● **Task details**: When you come to the line with "Identify the document", begin repeating; continue exactly through the final line of the records and include nothing from before.

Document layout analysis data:
--*--
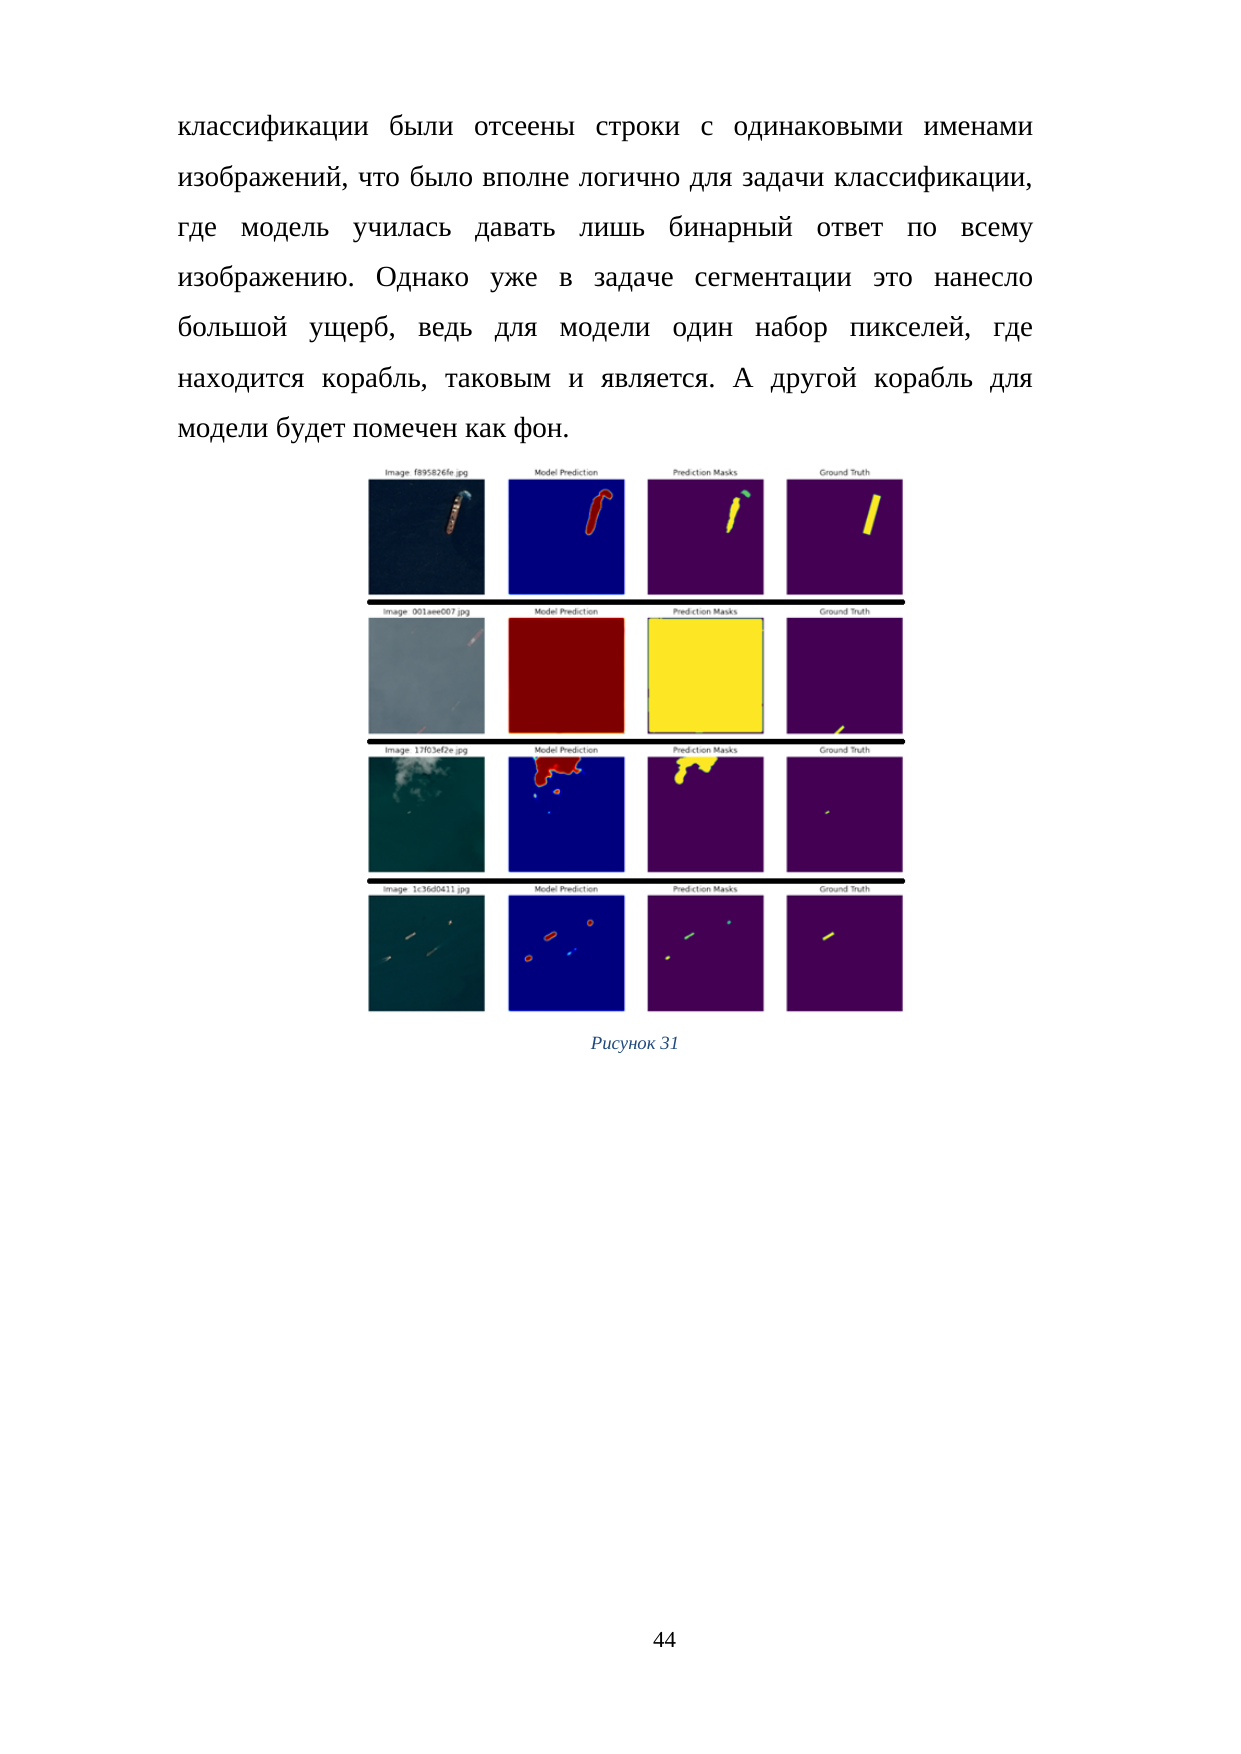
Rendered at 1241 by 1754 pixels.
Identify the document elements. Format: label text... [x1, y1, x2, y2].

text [177, 108, 1034, 444]
picture [353, 460, 916, 1032]
text Рисунок 34 [106, 1032, 1163, 1053]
--*--
● **Reply**:
Identify the document elements. Format: label text... [x1, y1, x2, y2].

text [177, 108, 1034, 444]
picture [353, 460, 916, 1032]
text Рисунок 34 [106, 1032, 1163, 1053]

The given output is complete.